**Text segment**
BEGIN
Python 3.8 urllib issues with read

84 Views Asked by At

I'm trying to do a basic GET from a local server on python 3.8 and am receiving no data back where as my old code from python 2.7 worked fine.

Here I tried doing the basic GET

import http.client
import urllib.request
def getData():
    data = ""
    strEPAaddress = '192.168.3.1'
    http.client._MAXHEADERS = 1000
    try:

        handler = urllib.request.HTTPHandler(debuglevel=10)
        opener = urllib.request.build_opener(handler)
        resp = opener.open("http://%s:8080"%(strEPAaddress))
        data = resp.read()
    except ConnectionError as e:
        print("Connection Error: {}".format(e))
    except Exception as e:
        # Handle exceptions appropriately
        print("Error: {}".format(e))

It connects, gives me the OK and 200 but I get an empty byte as the response read with

send: b'GET / HTTP/1.1\r\nAccept-Encoding: identity\r\nHost: 192.168.3.1:8080\r\nUser-Agent: Python-urllib/3.8\r\nConnection: close\r\n\r\n'
reply: 'HTTP/1.1 200 OK\r\n'
header: Server: WebSilicon HTTPd
header: Last-modified: Tue, 18 Nov 2007 13:09:42 GMT
header: Cache-Control: no-store
header: Connection: close
[('Server', 'WebSilicon HTTPd'), ('Last-modified', 'Tue, 18 Nov 2007 13:09:42 GMT'), ('Cache-Control', 'no-store'), ('Connection', 'close')]

b''

Where as my code in python which is pretty much identical

import urllib, httplib

def getData():
    data = ""
    strEPAaddress = '192.168.3.1'
    try:
        httplib.HTTPConnection.debuglevel = 1
        resp = urllib.urlopen("http://%s:8080"%(strEPAaddress))
        data = resp.read()

Will give me when printing the response info

send: 'GET / HTTP/1.0\r\nHost: 192.168.3.1:8080\r\nUser-Agent: Python-urllib/1.17\r\n\r\n'
reply: 'HTTP/1.1 200 OK\r\n'
header: Server: WebSilicon HTTPd
header: Last-modified: Tue, 18 Nov 2007 13:09:42 GMT
header: Cache-Control: no-store
header: Connection: close

<TITLE>**********</TITLE>
</HEAD>
<BODY bgcolor=white topmargin=0>
<P align=center><br>
<font face=arial size=6 color=Black><B>****** Status Summary</B></font><br><br>
<TABLE WIDTH=100% BORDERCOLOR=Black ALIGN=center BORDER=1 CELLSPACING=0 CELLPADDING=0>
<TABLE WIDTH=90% BORDERCOLOR=Black ALIGN=center BORDER=1 CELLSPACING=0 CELLPADDING=0>
<TR>
    <TD bgColor="75b4b4" width="90%"><font size=4>&nbsp;<B>System Info</B></font></TD>
</TABLE>
<TABLE WIDTH=90% BORDERCOLOR=Black ALIGN=center BORDER=1 CELLSPACING=0 CELLPADDING=0>
<TR>
    <TD bgColor="9EB7B4"  width="25%">&nbsp;Manufacturer</TD>
-----------

I also tried wireshark and saw that the server responded to both GETs with the full html block

On my end I'm not really sure what I'm missing. Initially it gave me the 100 header issue which is why I added the max header line http.client._MAXHEADERS = 1000

Wireshark Response Headers.
END
**Instructions**
1. In the urllib thread, which tool showed the poster that the server answered both GET requests with the full HTML block?
2. Please say whether each statement agrees with the urllib thread, giving yes or no and the deciding words quoted from it. (a) The Python 3.8 code sent its GET request as HTTP/1.1. (b) The older code's request carried the User-Agent Python-urllib/3.8. (c) The server answered the Python 3.8 request with an error status.
The transcribed pages are separate material, unrelated to the urllib thread.

[Transcribed contents of the pages]
BEGIN
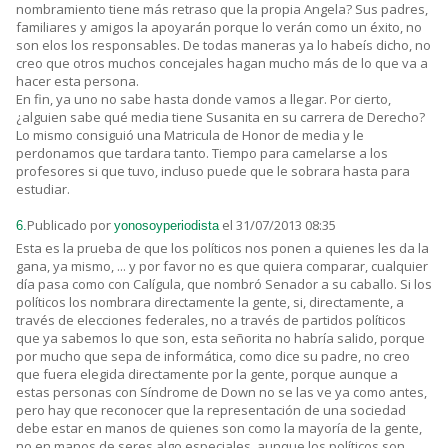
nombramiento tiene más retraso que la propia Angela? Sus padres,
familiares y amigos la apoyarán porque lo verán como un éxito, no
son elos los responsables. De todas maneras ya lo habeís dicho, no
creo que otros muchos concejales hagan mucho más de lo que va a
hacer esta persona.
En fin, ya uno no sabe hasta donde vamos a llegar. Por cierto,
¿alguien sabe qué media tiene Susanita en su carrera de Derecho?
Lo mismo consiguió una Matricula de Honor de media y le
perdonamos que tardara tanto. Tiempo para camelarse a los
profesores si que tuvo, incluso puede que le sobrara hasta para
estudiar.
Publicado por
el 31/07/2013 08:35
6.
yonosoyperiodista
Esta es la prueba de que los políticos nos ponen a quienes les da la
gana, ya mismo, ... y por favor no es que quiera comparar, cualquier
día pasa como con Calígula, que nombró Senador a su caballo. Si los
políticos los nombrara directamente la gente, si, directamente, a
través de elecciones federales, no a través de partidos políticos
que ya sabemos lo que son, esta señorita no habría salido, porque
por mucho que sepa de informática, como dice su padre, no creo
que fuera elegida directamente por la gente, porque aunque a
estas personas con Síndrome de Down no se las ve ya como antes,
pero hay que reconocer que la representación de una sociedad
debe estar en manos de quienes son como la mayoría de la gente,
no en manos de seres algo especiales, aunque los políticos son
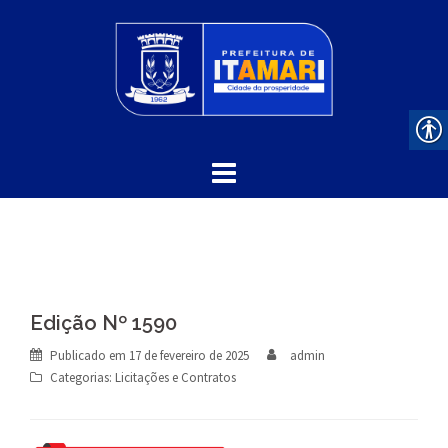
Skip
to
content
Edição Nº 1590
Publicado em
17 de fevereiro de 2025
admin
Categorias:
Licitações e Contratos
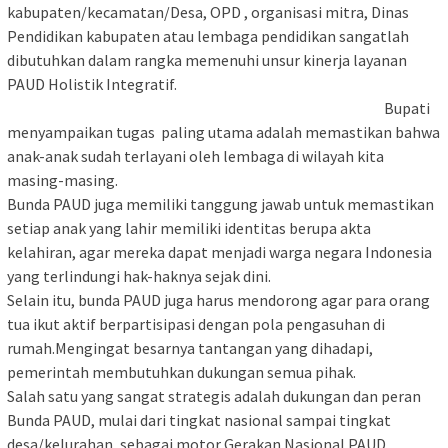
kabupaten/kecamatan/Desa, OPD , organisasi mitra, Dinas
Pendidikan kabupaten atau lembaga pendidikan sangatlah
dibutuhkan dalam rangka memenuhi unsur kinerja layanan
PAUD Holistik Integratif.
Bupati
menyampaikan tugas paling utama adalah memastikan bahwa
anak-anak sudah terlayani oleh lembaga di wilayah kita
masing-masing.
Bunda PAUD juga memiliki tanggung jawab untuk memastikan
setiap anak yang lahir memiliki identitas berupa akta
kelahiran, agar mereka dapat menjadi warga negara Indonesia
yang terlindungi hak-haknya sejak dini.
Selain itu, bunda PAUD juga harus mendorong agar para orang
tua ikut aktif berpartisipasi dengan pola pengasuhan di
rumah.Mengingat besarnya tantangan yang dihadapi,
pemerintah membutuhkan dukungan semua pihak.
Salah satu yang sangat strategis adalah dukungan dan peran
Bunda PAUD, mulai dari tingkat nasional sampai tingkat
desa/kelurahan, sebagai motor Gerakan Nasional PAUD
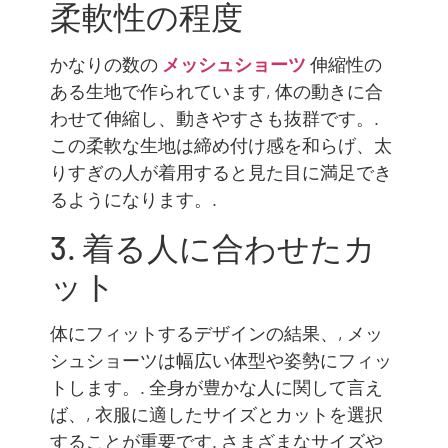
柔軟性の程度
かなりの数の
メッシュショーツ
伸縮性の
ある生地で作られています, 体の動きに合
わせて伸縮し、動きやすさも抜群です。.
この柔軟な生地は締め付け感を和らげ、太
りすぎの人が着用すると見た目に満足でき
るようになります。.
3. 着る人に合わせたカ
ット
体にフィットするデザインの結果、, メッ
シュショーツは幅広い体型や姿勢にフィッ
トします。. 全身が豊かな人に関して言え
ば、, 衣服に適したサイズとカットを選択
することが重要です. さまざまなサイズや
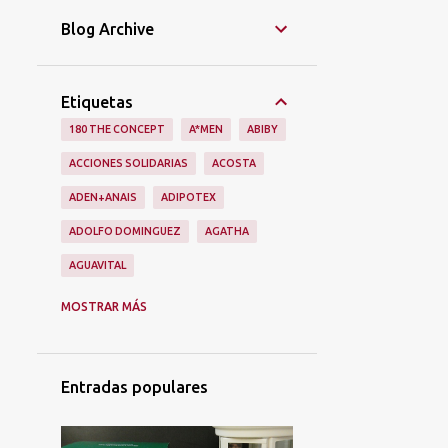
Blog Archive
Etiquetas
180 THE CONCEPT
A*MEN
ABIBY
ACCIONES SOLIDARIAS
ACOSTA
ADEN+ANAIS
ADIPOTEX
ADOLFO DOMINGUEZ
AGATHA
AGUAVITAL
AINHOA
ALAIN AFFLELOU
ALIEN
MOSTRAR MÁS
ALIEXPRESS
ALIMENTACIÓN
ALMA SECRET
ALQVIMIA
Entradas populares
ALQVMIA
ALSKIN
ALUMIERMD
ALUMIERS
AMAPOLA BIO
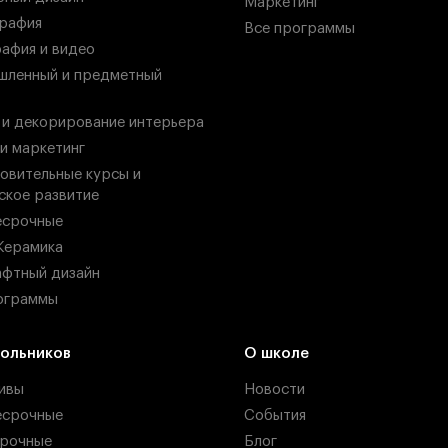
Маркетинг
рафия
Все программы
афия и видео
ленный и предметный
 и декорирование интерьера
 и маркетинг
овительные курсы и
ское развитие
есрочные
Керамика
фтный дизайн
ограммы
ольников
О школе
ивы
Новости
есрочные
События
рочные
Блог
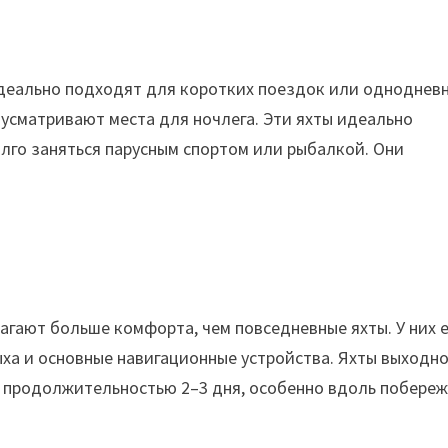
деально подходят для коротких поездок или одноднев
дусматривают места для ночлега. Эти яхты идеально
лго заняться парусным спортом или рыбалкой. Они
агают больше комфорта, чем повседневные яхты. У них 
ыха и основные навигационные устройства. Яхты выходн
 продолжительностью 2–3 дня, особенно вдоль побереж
END
**Answer set**
1. Wireshark.

2.
(a) Yes: "GET / HTTP/1.1"
(b) No: "User-Agent: Python-urllib/1.17"
(c) No: "HTTP/1.1 200 OK"